– Ты – придурок. Каким образом?! – я зашипел на Расти, переплавляя свой страх в злость.
– Да ладно тебе, вспомни заварушку у Лойта.
«О, ну конечно! Заварушка у Лойта…»
Расти тогда едва не задохнулся от поклонения Вегасу. Но там всё было намного, намного проще. Мы грабанули мелкую придорожную забегаловку – всё как обычно, никто не пострадал, не считая десятка нервных клеток паренька за кассой. Но именно этот паренёк чуть и не стал большой проблемой. Оказалось, что он хорошо нас запомнил и не поленился с придирчивой дотошностью дать полиции наше описание. Меня и Расти взяли на следующий же день с формулировкой «по подозрению в вооружённом ограблении». При нас ничего не нашли, да и не могли найти. Револьвер Расти отлёживался где-то у Вегаса среди трусов с носками, а я из давнего и очень полезного принципа ни в доме, ни при себе не держал ничего компрометирующего. Кроме подозрений на нас повесить было нечего. Наше слово против слова кассира. Вегас пообщался с этим парнем – уж не знаю, насколько нежно, – но на опознании у того вдруг отшибло память, и никого из нас он не узнал. Расти от восхищения разве что автографы не лез брать у Вегаса, а тот снисходительно принял лавры этакого «крёстного отца», всем видом символизируя лозунг «своих не бросаем».

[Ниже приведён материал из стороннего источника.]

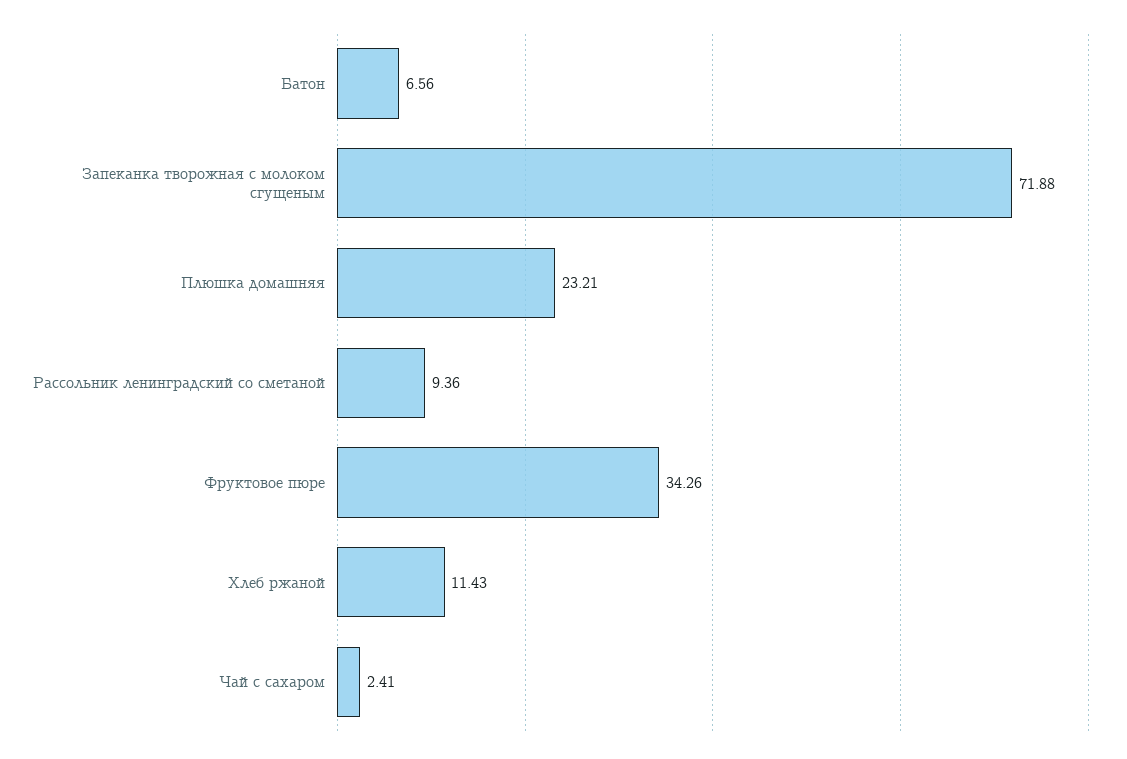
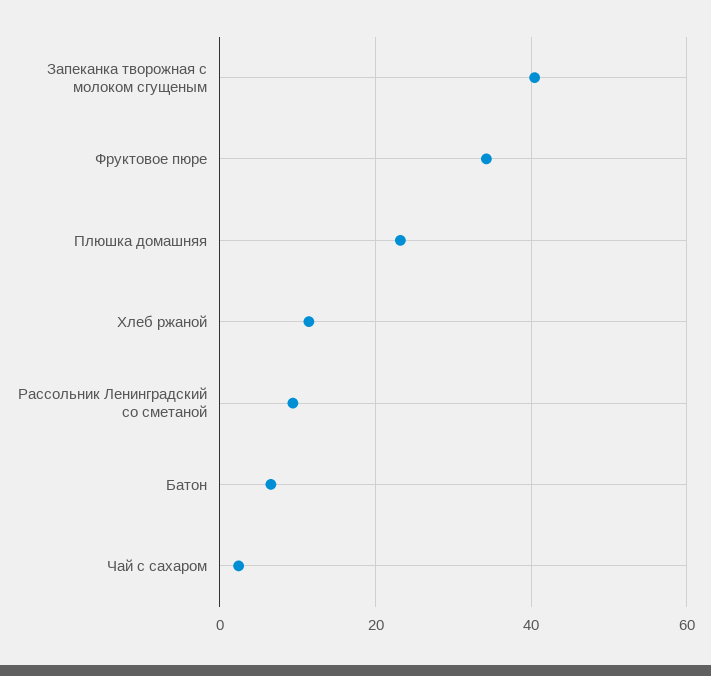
Запеканка творожная с молоком сгущеным: 71.88 -> 40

Только вот сейчас, чтобы нас вытащить, пришлось бы запугать полквартала свидетелей, разгромить целый полицейский участок или разориться на крутого адвоката, который бы умело вылил на судью тонну-полторы слёз и соплей про наше грустное, несчастное детство и жестокое, калечащее таких как мы общество. К сожалению, все эти варианты даже не были вариантами… Мечты, которым никогда не суждено сбыться.
И Расти тоже это понимал. Просто ещё не признавал, что понимает.
Уже минут двадцать я прел в комнате для допросов. Душной и серой, даже без знаменитого киношного «зеркала», с которым можно было бы развлечься. Лишь маленькая камера в углу мерно подмигивала красным огоньком, а кто-то по другую сторону стены рассматривал меня в монитор. Так убивалась «готовность к бою» – посидишь в такой «уютной» комнатке часик, и от первичной презрительной самоуверенности не останется и следа. Захочется плакать и умолять о чём-нибудь того, кто придёт допрашивать. Хотя, в сущности, и от него мало что зависит.